● Source data:
= Beginning of Section =

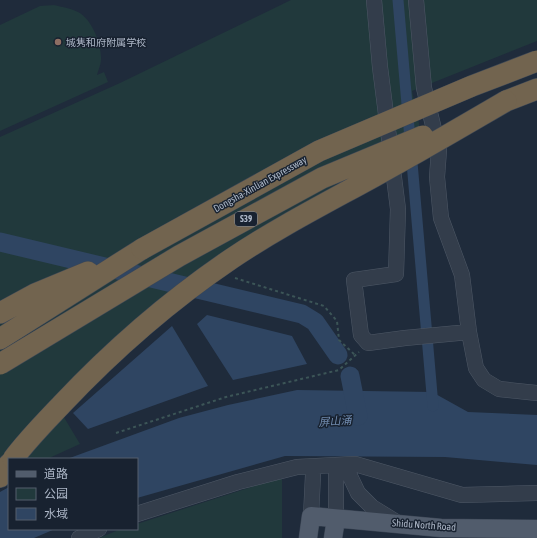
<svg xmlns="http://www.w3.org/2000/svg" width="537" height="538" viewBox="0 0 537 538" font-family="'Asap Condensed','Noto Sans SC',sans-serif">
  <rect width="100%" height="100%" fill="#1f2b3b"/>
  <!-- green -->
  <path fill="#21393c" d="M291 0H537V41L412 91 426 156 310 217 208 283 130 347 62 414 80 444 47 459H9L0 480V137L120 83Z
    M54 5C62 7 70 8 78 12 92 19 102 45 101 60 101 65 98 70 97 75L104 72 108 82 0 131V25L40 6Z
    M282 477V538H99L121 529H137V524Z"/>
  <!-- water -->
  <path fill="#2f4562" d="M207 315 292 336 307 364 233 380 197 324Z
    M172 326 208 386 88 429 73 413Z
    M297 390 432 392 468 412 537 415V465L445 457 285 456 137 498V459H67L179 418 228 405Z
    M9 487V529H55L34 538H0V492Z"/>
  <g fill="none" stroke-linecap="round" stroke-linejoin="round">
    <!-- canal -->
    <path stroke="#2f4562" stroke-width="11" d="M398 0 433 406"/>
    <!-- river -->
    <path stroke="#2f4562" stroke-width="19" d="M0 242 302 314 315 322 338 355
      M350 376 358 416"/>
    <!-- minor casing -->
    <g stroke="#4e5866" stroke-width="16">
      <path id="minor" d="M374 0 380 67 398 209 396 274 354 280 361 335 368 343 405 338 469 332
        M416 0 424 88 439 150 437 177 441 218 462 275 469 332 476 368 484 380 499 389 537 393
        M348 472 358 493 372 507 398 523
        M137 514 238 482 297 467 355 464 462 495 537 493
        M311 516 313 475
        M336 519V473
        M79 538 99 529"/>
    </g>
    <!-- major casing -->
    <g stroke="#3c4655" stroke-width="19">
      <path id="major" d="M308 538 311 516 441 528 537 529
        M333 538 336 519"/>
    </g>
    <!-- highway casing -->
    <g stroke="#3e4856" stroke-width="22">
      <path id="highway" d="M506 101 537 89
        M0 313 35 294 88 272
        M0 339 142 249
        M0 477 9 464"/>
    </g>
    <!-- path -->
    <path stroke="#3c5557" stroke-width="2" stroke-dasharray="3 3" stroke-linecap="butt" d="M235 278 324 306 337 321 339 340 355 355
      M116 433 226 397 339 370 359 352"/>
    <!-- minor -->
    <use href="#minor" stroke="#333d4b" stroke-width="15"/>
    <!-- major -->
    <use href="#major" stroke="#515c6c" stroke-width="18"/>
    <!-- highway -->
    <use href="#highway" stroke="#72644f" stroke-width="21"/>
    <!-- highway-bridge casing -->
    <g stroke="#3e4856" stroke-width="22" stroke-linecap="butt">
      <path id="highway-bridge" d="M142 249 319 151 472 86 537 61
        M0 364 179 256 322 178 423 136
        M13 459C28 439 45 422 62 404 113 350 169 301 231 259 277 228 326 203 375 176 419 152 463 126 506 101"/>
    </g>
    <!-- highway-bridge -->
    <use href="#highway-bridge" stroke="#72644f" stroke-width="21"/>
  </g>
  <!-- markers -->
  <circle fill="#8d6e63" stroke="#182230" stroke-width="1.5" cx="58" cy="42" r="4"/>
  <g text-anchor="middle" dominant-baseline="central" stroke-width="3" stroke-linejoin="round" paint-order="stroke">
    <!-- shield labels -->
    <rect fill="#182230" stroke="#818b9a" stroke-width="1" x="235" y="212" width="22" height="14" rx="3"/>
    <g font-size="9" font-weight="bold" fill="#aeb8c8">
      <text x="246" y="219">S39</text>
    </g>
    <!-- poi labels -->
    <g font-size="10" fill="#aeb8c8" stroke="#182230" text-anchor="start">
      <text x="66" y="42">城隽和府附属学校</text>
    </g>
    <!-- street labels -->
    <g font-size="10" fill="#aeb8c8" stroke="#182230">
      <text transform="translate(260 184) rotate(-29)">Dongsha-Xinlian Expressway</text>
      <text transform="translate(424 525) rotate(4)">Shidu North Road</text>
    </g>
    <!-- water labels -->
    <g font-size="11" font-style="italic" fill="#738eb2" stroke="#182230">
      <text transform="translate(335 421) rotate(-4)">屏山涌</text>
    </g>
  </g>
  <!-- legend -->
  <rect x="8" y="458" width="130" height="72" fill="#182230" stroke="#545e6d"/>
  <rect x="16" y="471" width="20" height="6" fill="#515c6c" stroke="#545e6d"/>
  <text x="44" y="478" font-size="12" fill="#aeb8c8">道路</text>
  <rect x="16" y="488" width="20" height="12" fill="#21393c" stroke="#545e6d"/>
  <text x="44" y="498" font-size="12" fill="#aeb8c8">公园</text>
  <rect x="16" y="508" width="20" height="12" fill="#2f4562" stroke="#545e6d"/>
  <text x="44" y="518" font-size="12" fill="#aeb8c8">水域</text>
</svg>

= End of Section =

● What is expected: What's needed is a word-for-word retyping of the listing, minus its pictures.

● Answer:
<svg xmlns="http://www.w3.org/2000/svg" width="537" height="538" viewBox="0 0 537 538" font-family="'Asap Condensed','Noto Sans SC',sans-serif">
  <rect width="100%" height="100%" fill="#1f2b3b"/>
  <!-- green -->
  <path fill="#21393c" d="M291 0H537V41L412 91 426 156 310 217 208 283 130 347 62 414 80 444 47 459H9L0 480V137L120 83Z
    M54 5C62 7 70 8 78 12 92 19 102 45 101 60 101 65 98 70 97 75L104 72 108 82 0 131V25L40 6Z
    M282 477V538H99L121 529H137V524Z"/>
  <!-- water -->
  <path fill="#2f4562" d="M207 315 292 336 307 364 233 380 197 324Z
    M172 326 208 386 88 429 73 413Z
    M297 390 432 392 468 412 537 415V465L445 457 285 456 137 498V459H67L179 418 228 405Z
    M9 487V529H55L34 538H0V492Z"/>
  <g fill="none" stroke-linecap="round" stroke-linejoin="round">
    <!-- canal -->
    <path stroke="#2f4562" stroke-width="11" d="M398 0 433 406"/>
    <!-- river -->
    <path stroke="#2f4562" stroke-width="19" d="M0 242 302 314 315 322 338 355
      M350 376 358 416"/>
    <!-- minor casing -->
    <g stroke="#4e5866" stroke-width="16">
      <path id="minor" d="M374 0 380 67 398 209 396 274 354 280 361 335 368 343 405 338 469 332
        M416 0 424 88 439 150 437 177 441 218 462 275 469 332 476 368 484 380 499 389 537 393
        M348 472 358 493 372 507 398 523
        M137 514 238 482 297 467 355 464 462 495 537 493
        M311 516 313 475
        M336 519V473
        M79 538 99 529"/>
    </g>
    <!-- major casing -->
    <g stroke="#3c4655" stroke-width="19">
      <path id="major" d="M308 538 311 516 441 528 537 529
        M333 538 336 519"/>
    </g>
    <!-- highway casing -->
    <g stroke="#3e4856" stroke-width="22">
      <path id="highway" d="M506 101 537 89
        M0 313 35 294 88 272
        M0 339 142 249
        M0 477 9 464"/>
    </g>
    <!-- path -->
    <path stroke="#3c5557" stroke-width="2" stroke-dasharray="3 3" stroke-linecap="butt" d="M235 278 324 306 337 321 339 340 355 355
      M116 433 226 397 339 370 359 352"/>
    <!-- minor -->
    <use href="#minor" stroke="#333d4b" stroke-width="15"/>
    <!-- major -->
    <use href="#major" stroke="#515c6c" stroke-width="18"/>
    <!-- highway -->
    <use href="#highway" stroke="#72644f" stroke-width="21"/>
    <!-- highway-bridge casing -->
    <g stroke="#3e4856" stroke-width="22" stroke-linecap="butt">
      <path id="highway-bridge" d="M142 249 319 151 472 86 537 61
        M0 364 179 256 322 178 423 136
        M13 459C28 439 45 422 62 404 113 350 169 301 231 259 277 228 326 203 375 176 419 152 463 126 506 101"/>
    </g>
    <!-- highway-bridge -->
    <use href="#highway-bridge" stroke="#72644f" stroke-width="21"/>
  </g>
  <!-- markers -->
  <circle fill="#8d6e63" stroke="#182230" stroke-width="1.5" cx="58" cy="42" r="4"/>
  <g text-anchor="middle" dominant-baseline="central" stroke-width="3" stroke-linejoin="round" paint-order="stroke">
    <!-- shield labels -->
    <rect fill="#182230" stroke="#818b9a" stroke-width="1" x="235" y="212" width="22" height="14" rx="3"/>
    <g font-size="9" font-weight="bold" fill="#aeb8c8">
      <text x="246" y="219">S39</text>
    </g>
    <!-- poi labels -->
    <g font-size="10" fill="#aeb8c8" stroke="#182230" text-anchor="start">
      <text x="66" y="42">城隽和府附属学校</text>
    </g>
    <!-- street labels -->
    <g font-size="10" fill="#aeb8c8" stroke="#182230">
      <text transform="translate(260 184) rotate(-29)">Dongsha-Xinlian Expressway</text>
      <text transform="translate(424 525) rotate(4)">Shidu North Road</text>
    </g>
    <!-- water labels -->
    <g font-size="11" font-style="italic" fill="#738eb2" stroke="#182230">
      <text transform="translate(335 421) rotate(-4)">屏山涌</text>
    </g>
  </g>
  <!-- legend -->
  <rect x="8" y="458" width="130" height="72" fill="#182230" stroke="#545e6d"/>
  <rect x="16" y="471" width="20" height="6" fill="#515c6c" stroke="#545e6d"/>
  <text x="44" y="478" font-size="12" fill="#aeb8c8">道路</text>
  <rect x="16" y="488" width="20" height="12" fill="#21393c" stroke="#545e6d"/>
  <text x="44" y="498" font-size="12" fill="#aeb8c8">公园</text>
  <rect x="16" y="508" width="20" height="12" fill="#2f4562" stroke="#545e6d"/>
  <text x="44" y="518" font-size="12" fill="#aeb8c8">水域</text>
</svg>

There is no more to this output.